═══ TEXTO FORNECIDO ═══

E assim acabou uma ida uma vez mais a Maçores, e o contacto com as gentes do interior onde ainda se sente o espírito português ao contrário deste litoral capitalista e sem escrúpulos. Nada como o interior se pudesse trocar trocaria litoral centro pelo nordeste bem lá ao pé da fronteira, sem qualquer dúvida ou suposição.


----------



## Z13 (25 Out 2009 às 14:19)

Belo programa e que belas fotos!

Só hoje é que percebi que Maçores fica bem perto da Açoreira e de Felgueiras...

Tenho cá em Bragança alguns amigos dessas duas aldeias!!!


Um abraço


----------



## AnDré (25 Out 2009 às 14:22)

Mário Barros disse:


> Com o fim do dia e já há noitinha (23h) eis que volta a trovejar, mais uma vez ao longo do rio Douro e vinda de Espanha, quando me apercebi de tal ocorrência agarrei na bicicleta e pedalei para o ponto mais alto que conseguia então fiquei-me pelo meio da serra onde me encontrava acima da aldeia e onde tinha o panorama total daquilo que se passava...os relâmpagos viam-se nitidamente já os trovões ouviam-se quando o vento soprava vindo do sentido da trovoada, fiquei por lá 45 minutos o panorama era esplêndido, não tirei fotos pois era de noite e estava muito escuro era praticamente impossível...passados tais 45 minutos a trovoada acaba por desaparecer no horizonte indo afectar outras terras e regiões.
> 
> Estávamos a 30 de Setembro.



É daquelas coisas que por mais se explique, quando não se gosta, quando não se sente, não se percebe!

═══ DADOS DE ENTRADA ═══

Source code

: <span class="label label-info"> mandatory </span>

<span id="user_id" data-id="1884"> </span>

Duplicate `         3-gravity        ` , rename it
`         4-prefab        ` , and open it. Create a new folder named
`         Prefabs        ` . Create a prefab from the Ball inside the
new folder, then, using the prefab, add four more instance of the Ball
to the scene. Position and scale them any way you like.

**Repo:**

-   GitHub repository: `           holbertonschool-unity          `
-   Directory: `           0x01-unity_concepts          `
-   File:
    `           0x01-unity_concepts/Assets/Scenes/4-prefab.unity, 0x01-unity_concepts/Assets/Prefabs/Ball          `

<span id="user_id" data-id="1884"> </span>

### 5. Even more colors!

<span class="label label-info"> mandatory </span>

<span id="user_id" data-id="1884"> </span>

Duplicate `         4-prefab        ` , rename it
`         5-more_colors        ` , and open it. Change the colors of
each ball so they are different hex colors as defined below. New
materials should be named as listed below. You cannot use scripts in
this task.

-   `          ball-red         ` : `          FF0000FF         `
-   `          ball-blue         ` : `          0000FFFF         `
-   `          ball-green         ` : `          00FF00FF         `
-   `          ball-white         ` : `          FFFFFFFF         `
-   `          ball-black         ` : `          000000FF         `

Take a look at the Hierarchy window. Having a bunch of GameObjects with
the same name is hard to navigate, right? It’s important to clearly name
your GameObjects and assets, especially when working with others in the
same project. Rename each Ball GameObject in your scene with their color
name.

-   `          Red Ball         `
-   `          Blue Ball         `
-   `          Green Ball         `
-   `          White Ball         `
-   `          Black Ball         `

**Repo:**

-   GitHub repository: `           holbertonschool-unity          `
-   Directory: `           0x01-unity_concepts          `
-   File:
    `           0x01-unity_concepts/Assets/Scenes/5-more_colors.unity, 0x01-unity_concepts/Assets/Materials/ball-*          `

═══

TAREFAS A REALIZAR >>
• A. No texto sobre a ida a Maçores, por que motivo Mário Barros não tirou fotografias da trovoada noturna? Responda em uma a três frases.
• B. Escreva a continuação do texto sobre a ida a Maçores a partir da última frase apresentada.
Os dados não têm qualquer relação com o texto fornecido.

RESPOSTAS ÀS TAREFAS >>
• A. Mário Barros não tirou fotografias porque era de noite e estava muito escuro, o que tornava isso praticamente impossível.

• B.
Mas eu percebo bem! 

Obrigado pelo diário de bordo: Queluz - Maçores - Queluz.

As fotos estão muito boas!


----------



## Daniel Vilão (25 Out 2009 às 14:46)

Excelente reportagem. 

Não serias só tu a trocar o litoral pelo interior, se bem que moro no pré-litoral.


----------



## Dan (25 Out 2009 às 15:30)

Boa reportagem 

Conheço algumas dessas paisagens e esse aspecto um pouco árido torna a região ainda mais interessante.


----------



## Veterano (25 Out 2009 às 17:52)

Trabalhei alguns anos numa quinta perto do Pinhão, aprendi a gostar daquelas gentes e daquelas paisagens.

  É com alguma emoção que me fizeste recordar esses tempos, obrigado Mário.


----------



## Gilmet (25 Out 2009 às 18:16)

Muito bom, Mário, obrigado pelos relatos e pelas fotos!


----------



## Mjhb (25 Out 2009 às 18:32)

Muitos parabéns pelas fotos, Mário, e por as teres disponibilizado aqui à gentinha!!!

O aspecto esteve muito parecido hoje cá, mas muito mais obscuro, ao contrário do que se poderia pensar!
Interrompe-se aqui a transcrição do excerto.